Statins neither raise nor lower the risk of cancer or cancer mortality, according to a metaanalysis of 26 randomized clinical trials.
Several retrospective studies have suggested that statins reduce the risk of developing cancer by as much as 50%. Some researchers have proposed that the drugs may inhibit carcinogenesis by decreasing systemic inflammation, interfering with neovascular formation, and inhibiting cell proliferation.
However, three metaanalyses have failed to confirm that statins exert a protective effect against cancer, and some investigators have noted that statins have properties that could actually enhance cancer risk, such as inhibiting selenoprotein synthesis and impairing the function of natural killer cells.
To shed light on the issue, Krista M. Dale, Pharm.D., of the University of Connecticut School of Pharmacy, Hartford, and her associates conducted a much larger metaanalysis of 26 randomized clinical trials involving 86,936 subjects. The participants were followed up for 2–10 years for the development of cancer.

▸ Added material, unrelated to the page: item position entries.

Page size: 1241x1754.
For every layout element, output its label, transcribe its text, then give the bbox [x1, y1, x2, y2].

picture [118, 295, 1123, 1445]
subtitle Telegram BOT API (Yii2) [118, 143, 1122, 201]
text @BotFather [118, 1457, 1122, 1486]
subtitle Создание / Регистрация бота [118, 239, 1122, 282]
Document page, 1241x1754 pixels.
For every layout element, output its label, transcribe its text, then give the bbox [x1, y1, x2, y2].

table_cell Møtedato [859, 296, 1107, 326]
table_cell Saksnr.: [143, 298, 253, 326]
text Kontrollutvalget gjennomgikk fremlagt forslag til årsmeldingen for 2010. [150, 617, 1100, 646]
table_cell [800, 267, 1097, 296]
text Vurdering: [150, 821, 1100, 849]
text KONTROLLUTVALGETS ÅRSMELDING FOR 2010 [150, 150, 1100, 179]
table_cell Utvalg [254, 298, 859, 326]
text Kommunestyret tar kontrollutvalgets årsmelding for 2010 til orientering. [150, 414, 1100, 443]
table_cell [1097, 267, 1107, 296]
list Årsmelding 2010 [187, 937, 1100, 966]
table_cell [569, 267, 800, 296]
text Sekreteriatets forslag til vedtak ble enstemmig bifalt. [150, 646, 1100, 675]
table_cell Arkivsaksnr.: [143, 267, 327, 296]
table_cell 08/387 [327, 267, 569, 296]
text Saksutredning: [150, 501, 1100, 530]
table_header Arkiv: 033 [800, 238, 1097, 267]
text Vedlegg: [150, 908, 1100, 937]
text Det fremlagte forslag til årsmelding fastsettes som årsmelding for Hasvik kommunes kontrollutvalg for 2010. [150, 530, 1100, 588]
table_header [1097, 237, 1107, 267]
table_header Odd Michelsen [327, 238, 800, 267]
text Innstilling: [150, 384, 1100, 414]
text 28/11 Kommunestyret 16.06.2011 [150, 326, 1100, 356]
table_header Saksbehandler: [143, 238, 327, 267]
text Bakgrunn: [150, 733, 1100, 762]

The trials included only placebo-controlled or standard-treatment-controlled studies enrolling a minimum of 100 subjects each. Most of these trials assessed the ability of statins to prevent coronary artery disease, but all examined cancer diagnosis or cancer death as a primary or secondary end point.
Statins did not reduce the risk of cancer or of cancer death, Dr. Dale and her associates said (JAMA 2006;295:74–80).
When six major subtypes of cancer—breast, colon, gastrointestinal, prostate, respiratory tract, and skin cancers—were considered individually, statins did not reduce the risk of any of these types.
Similarly, when pravastatin, simvastatin, atorvastatin, cerivastatin, fluvastatin, and lovastatin were considered individually, none of the agents reduced the risk of cancer or cancer death.
And when the metaanalysis was narrowed to assess natural versus synthetic statins and low-lipophilic versus high-lipophilic statins, the results did not change.
“We thought that hydrophilic statins, with their impaired ability to penetrate biological membranes, might provide different effects than lipophilic statins, which readily enter cells, but this was not evident in our study. Similarly, naturally derived statins have a markedly different structure than synthetic statins, but neither type affected the results,” the investigators noted.
“Our results are in agreement with three previous case-control studies that found that statins did not reduce the incidence of cancer,” Dr. Dale and her associates said.